**Work required:** Leave out all pictures while you copy the lines exactly from the one with "hfov_deg: 32.0" through the last line of the listing.

Start of Block

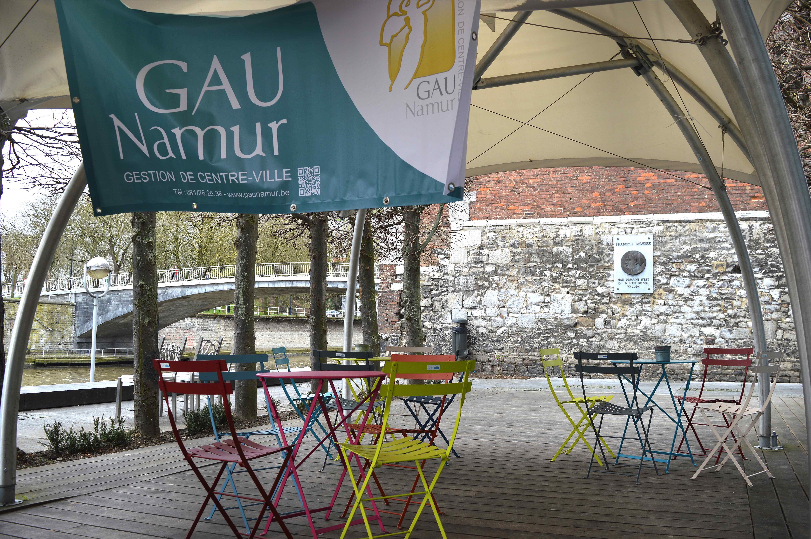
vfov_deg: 39.9
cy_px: 270
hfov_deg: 57.3
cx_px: 406
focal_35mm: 33
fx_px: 743
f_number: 5.6
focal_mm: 22
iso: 140
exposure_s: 1/125
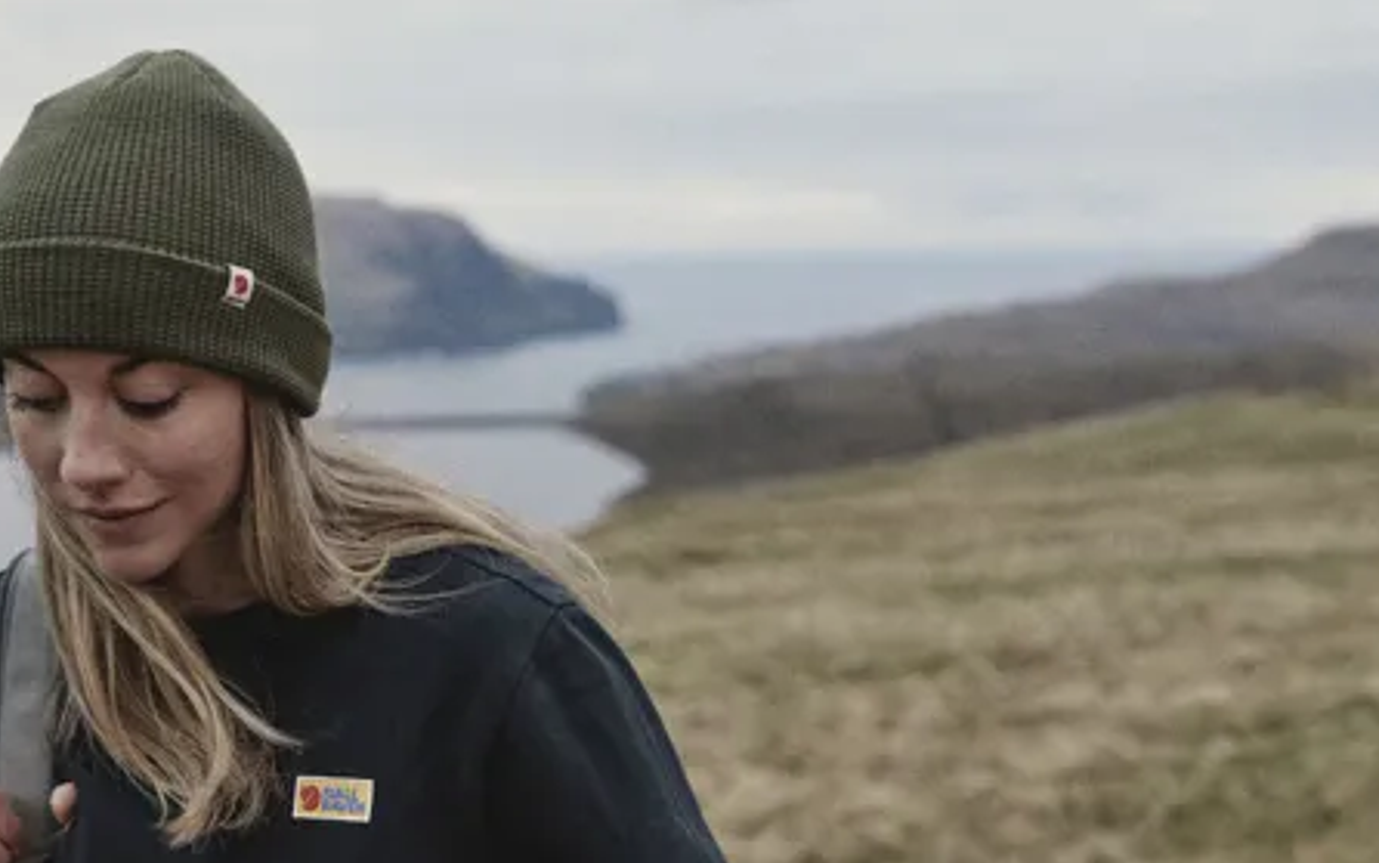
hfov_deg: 32.0
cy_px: 762
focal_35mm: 64
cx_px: 612
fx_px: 2406
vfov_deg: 20.0
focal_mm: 35
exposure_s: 1/500
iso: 400
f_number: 2.8
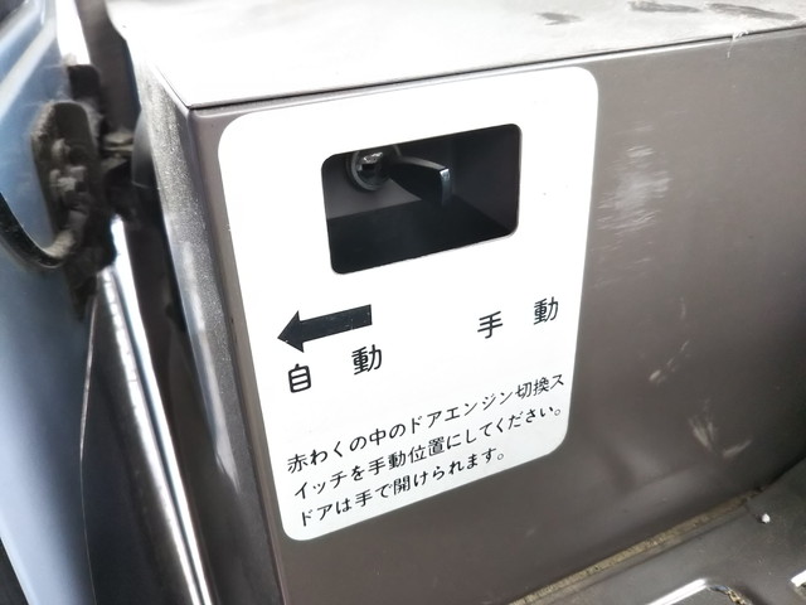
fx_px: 699
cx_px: 403
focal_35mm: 30
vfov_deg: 46.8
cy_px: 302
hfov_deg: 60.0
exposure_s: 1/30
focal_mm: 4
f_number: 2.2
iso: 100
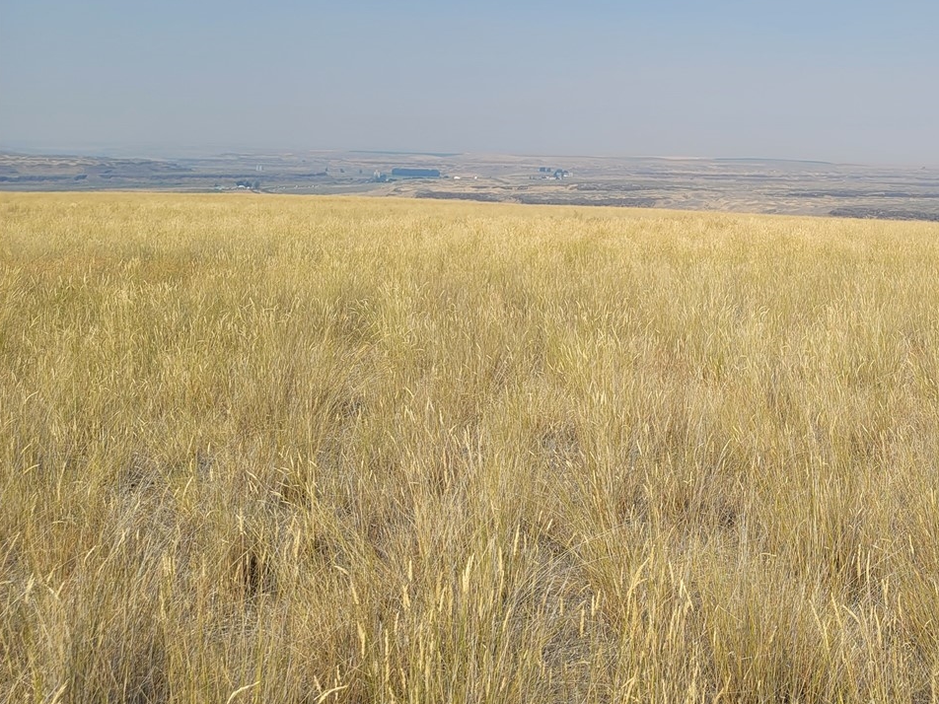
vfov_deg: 33.5
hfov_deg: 42.3
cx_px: 783
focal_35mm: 42
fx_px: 1139
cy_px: 154
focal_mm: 7
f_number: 1.8
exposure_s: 1/1311
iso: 20
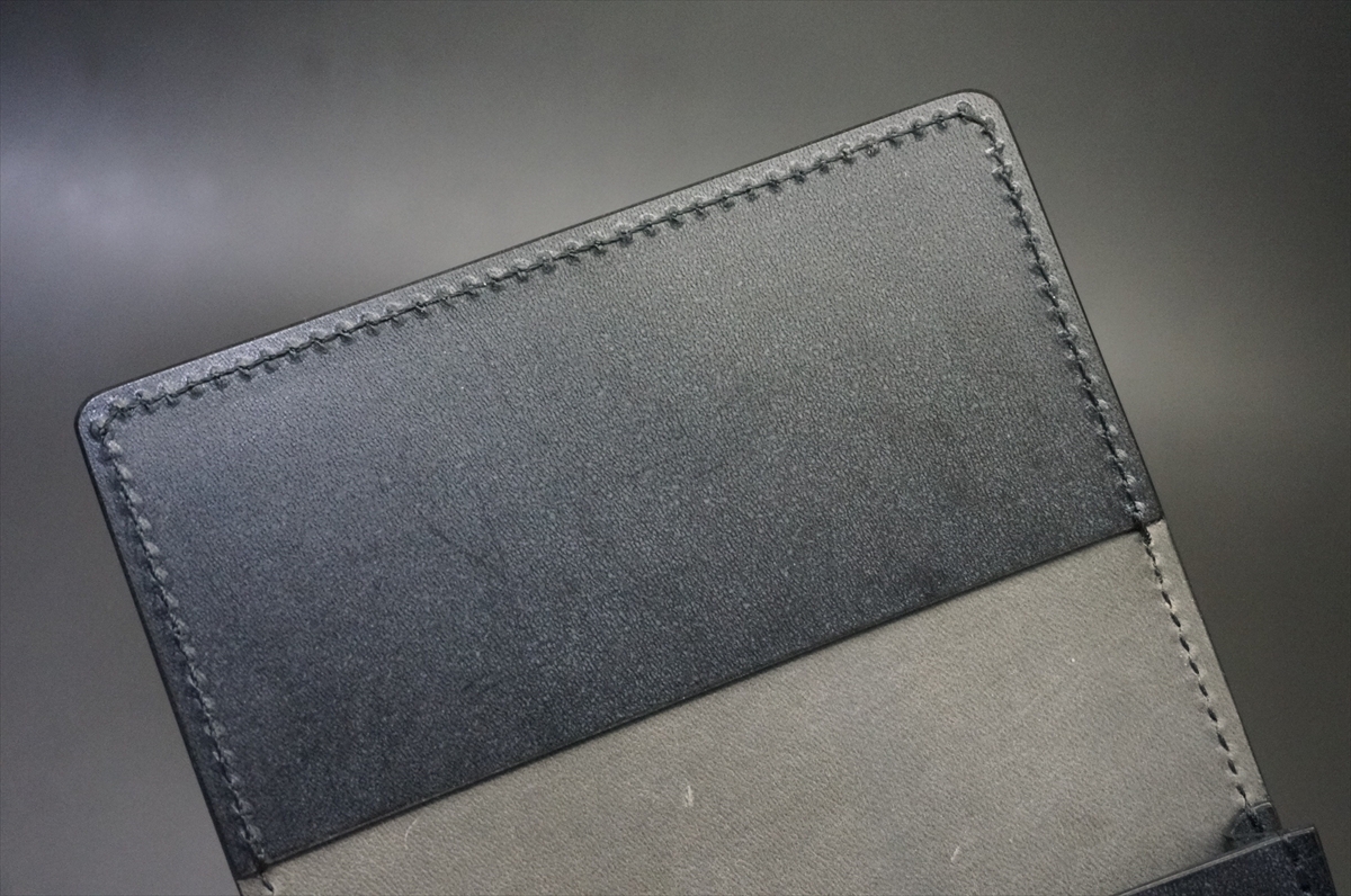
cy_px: 448
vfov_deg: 29.8
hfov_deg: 43.7
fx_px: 1686
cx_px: 676
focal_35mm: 45
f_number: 5
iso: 3200
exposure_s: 1/160
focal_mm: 30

End of Block

**Result for this exercise:**
hfov_deg: 32.0
cy_px: 762
focal_35mm: 64
cx_px: 612
fx_px: 2406
vfov_deg: 20.0
focal_mm: 35
exposure_s: 1/500
iso: 400
f_number: 2.8
fx_px: 699
cx_px: 403
focal_35mm: 30
vfov_deg: 46.8
cy_px: 302
hfov_deg: 60.0
exposure_s: 1/30
focal_mm: 4
f_number: 2.2
iso: 100
vfov_deg: 33.5
hfov_deg: 42.3
cx_px: 783
focal_35mm: 42
fx_px: 1139
cy_px: 154
focal_mm: 7
f_number: 1.8
exposure_s: 1/1311
iso: 20
cy_px: 448
vfov_deg: 29.8
hfov_deg: 43.7
fx_px: 1686
cx_px: 676
focal_35mm: 45
f_number: 5
iso: 3200
exposure_s: 1/160
focal_mm: 30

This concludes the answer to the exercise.